Breton-born Luc Hardy is an entrepreneur, environmentalist, documentary filmmaker, and photographer. To date, he has walked nearly 125 miles to the North Pole, climbed the highest mountain in Antarctica, and used a bathyscaphe — a self-propelled submersible — to explore the seabed off the island of Klein Curaçao in the Caribbean. Confined at his home in Greenwich, Connecticut, he looks back on these extraordinary adventures.
France-Amérique: How has the Covid-19 pandemic affected you?
Luc Hardy: I haven’t spent more than two weeks at home for the last fifteen years! I was supposed to be part of an expedition in March with a diver and coral expert from the Smithsonian Institution in Washington D.C. to prepare a documentary about Panama. The country is the size of Ireland but has more biodiversity than the United States. I had then planned to sail from Trinidad and Tobago to Guyana to investigate sargassum, a genus of brown, toxic algae that have invaded beaches in the Caribbean, the Gulf of Mexico, and Africa. They pose a real public health risk. This project has been postponed until July, but my trip to Greenland in August will go ahead as planned. The American explorer Justin Fornal and I are preparing a swim from the village of Qaanaaq to the Nunavut territory in Canada to raise awareness about the melting icecaps.
During your many expeditions, have you ever been confined for an extended period of time?
I spent six weeks in my cabin aboard a sailing boat in the Antarctic in 2014, but it was voluntary! A hundred years after the original events, I retraced the route of British explorer Ernest Shackleton [see trailer below], who became trapped in the ice during his attempt to cross the South Pole. And in 2003, after returning from Mount Vinson, the highest point in Antarctica, the plane that was supposed to retrieve us was grounded because of bad weather. We spent nine days in a tent in the middle of nowhere…
What are you doing with your time while you wait for the lockdown to end?
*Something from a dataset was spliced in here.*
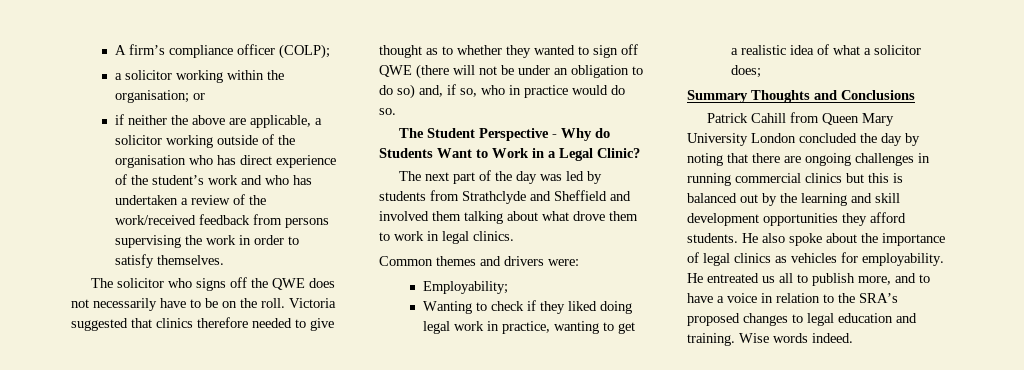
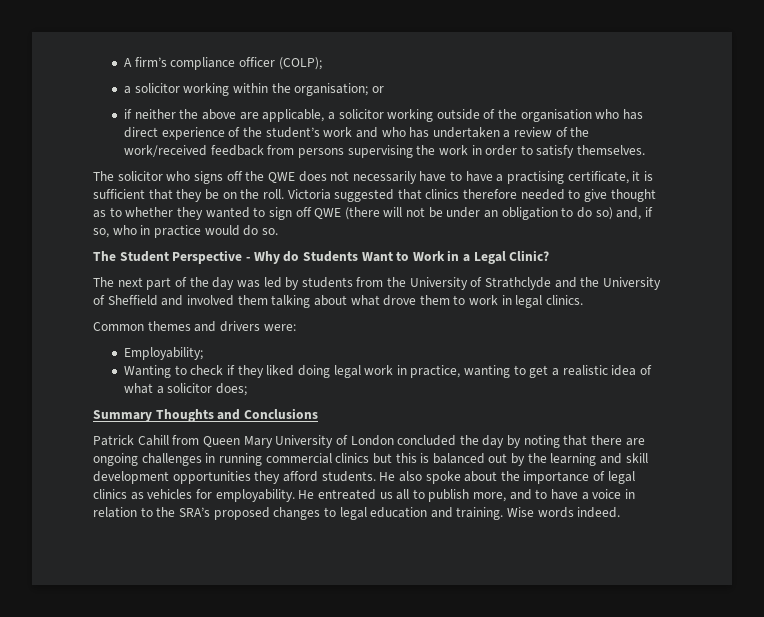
(201, 303) none -> [465,171,653,184] [93,189,203,202] have a practising certificate, it is sufficient that they
[462,191,551,204] Strathclyde and -> [387,277,661,290] [93,295,105,305] the University of Strathclyde and the University of
(748, 139) none -> [335,435,348,445] of

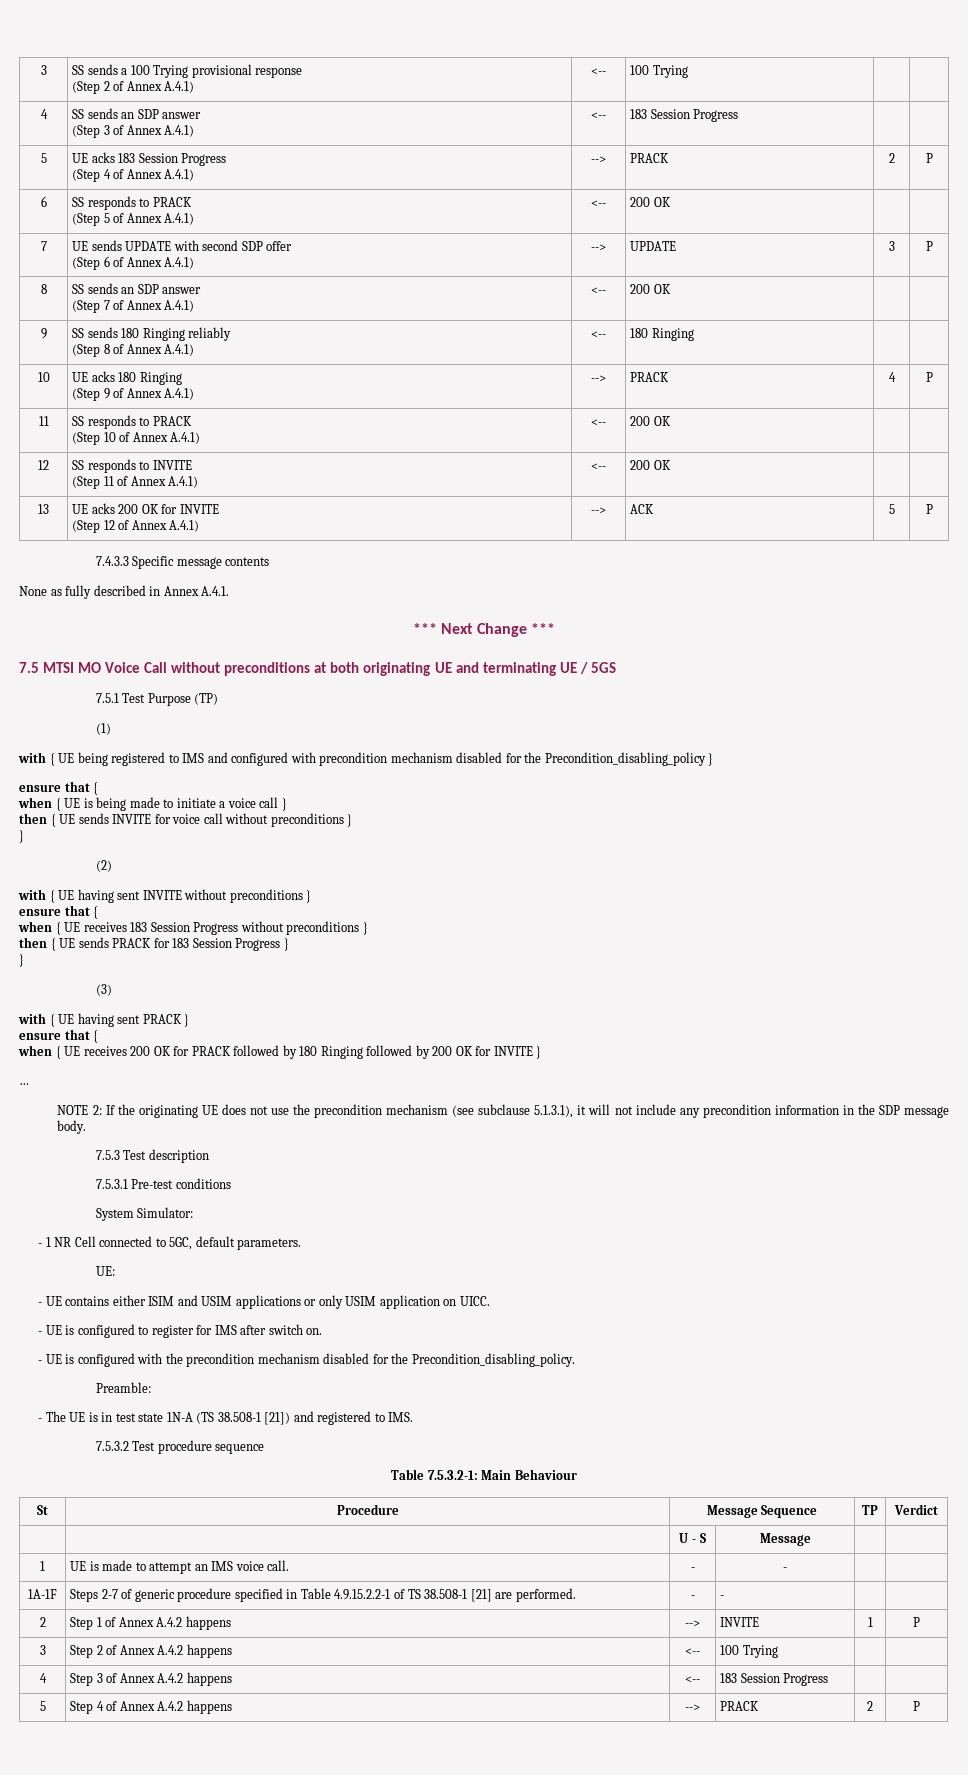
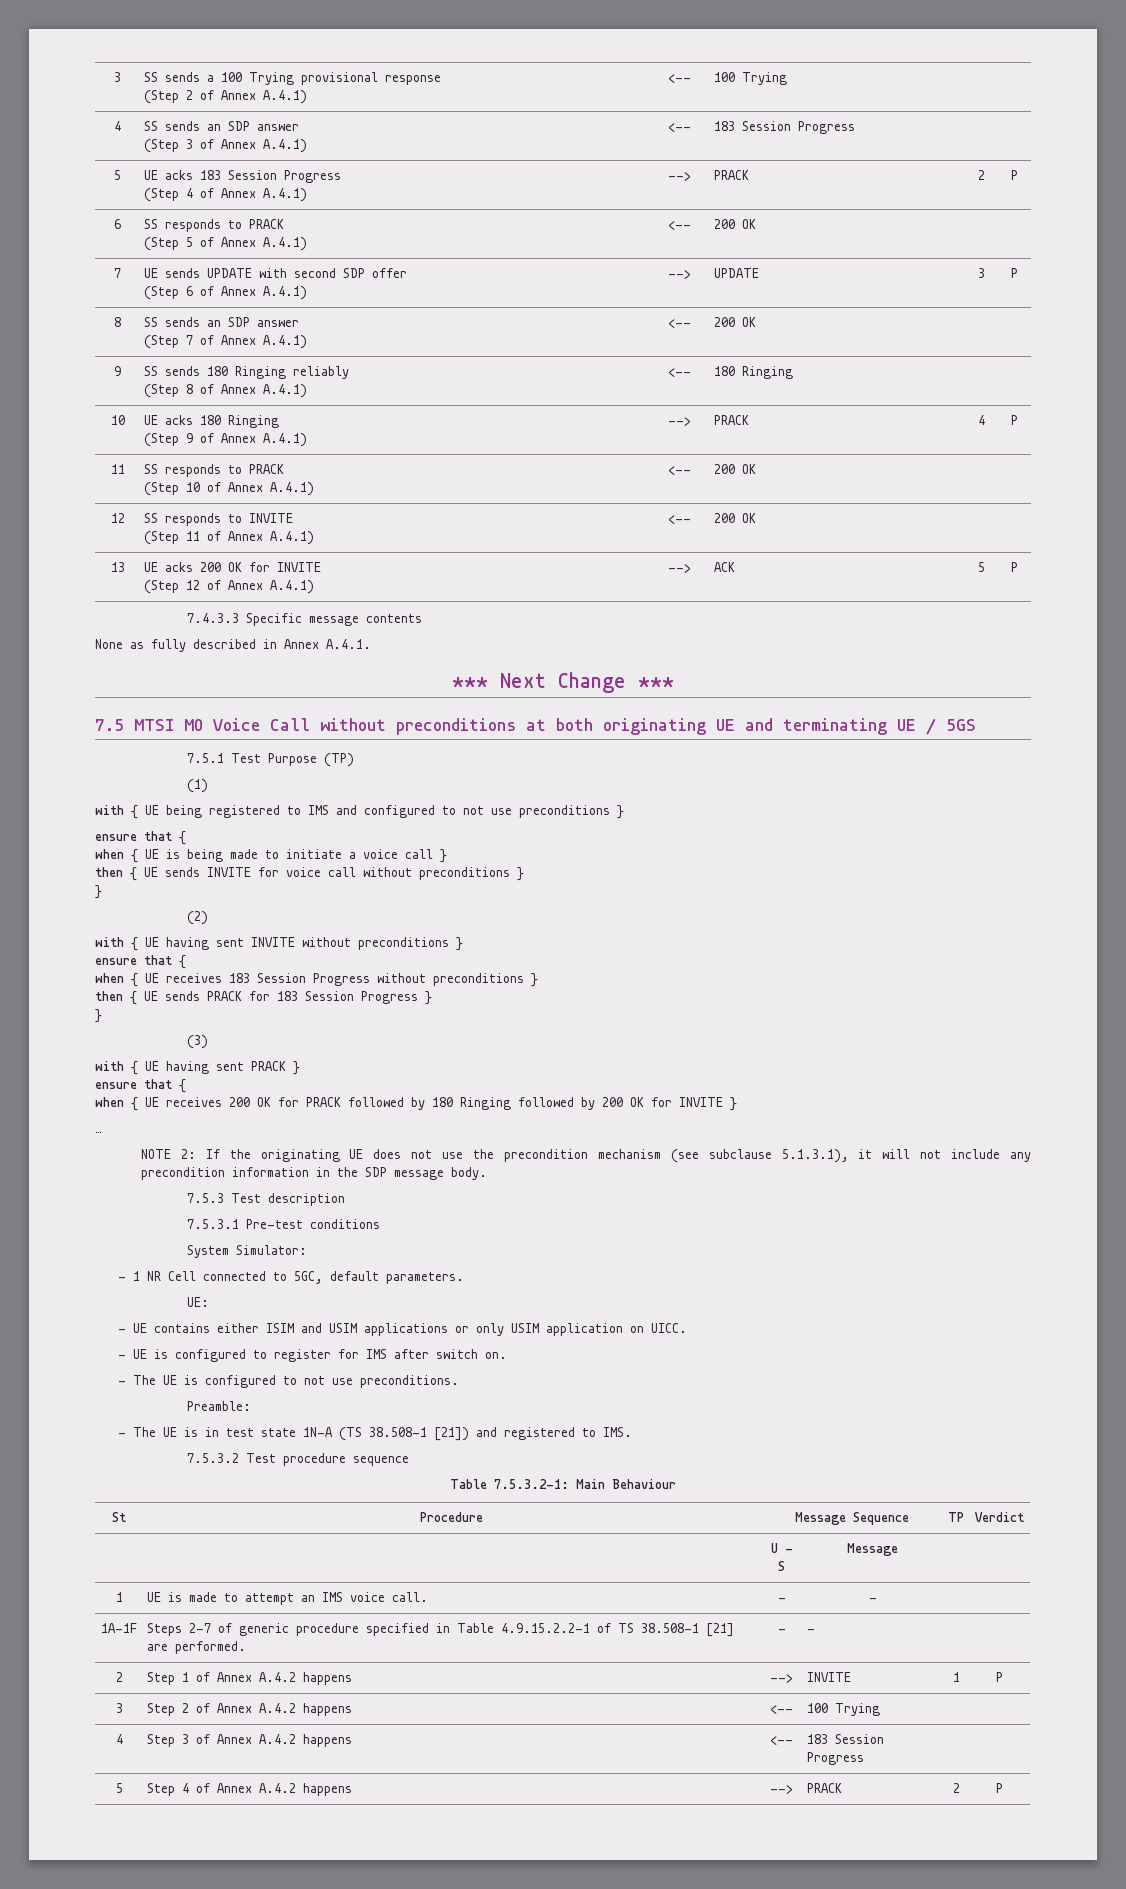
[290,752,706,766] with precondition mechanism disabled for the Precondition_disabling_policy -> [442,805,610,818] to not use preconditions
[45,1353,575,1367] UE is configured with the precondition mechanism disabled for the Precondition_disabling_policy. -> [132,1375,459,1388] The UE is configured to not use preconditions.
I am coproducing a documentary about a Paraguayan tribe struggling against deforestation, Memory from the Forest, which should be presented at the Toronto or Venice film festival in September. I also have daily Skype meetings with scientists, video production companies, and my adventurer friends to prepare future projects, including an investigation into the cloning of polo horses in Argentina. I am also taking the time to read. I have finished the latest book by explorer and writer Sylvain Tesson, The Snow Leopard. I have also read The Career of a Sailor by Prince Albert I of Monaco — the language is so rich, much like tales by other early 20th-century explorers — and Algues vertes, l’histoire interdite, an investigative graphic novel about the algae polluting the Breton coastline.
What advice would you give our readers during this difficult time?
Meditate. Ten or twenty minutes a day is enough. You don’t need to do it for hours. Download an app like Waking Up on your smartphone and start straight away. Meditation has helped me get through situations that were far more challenging than spending three months at home in Connecticut!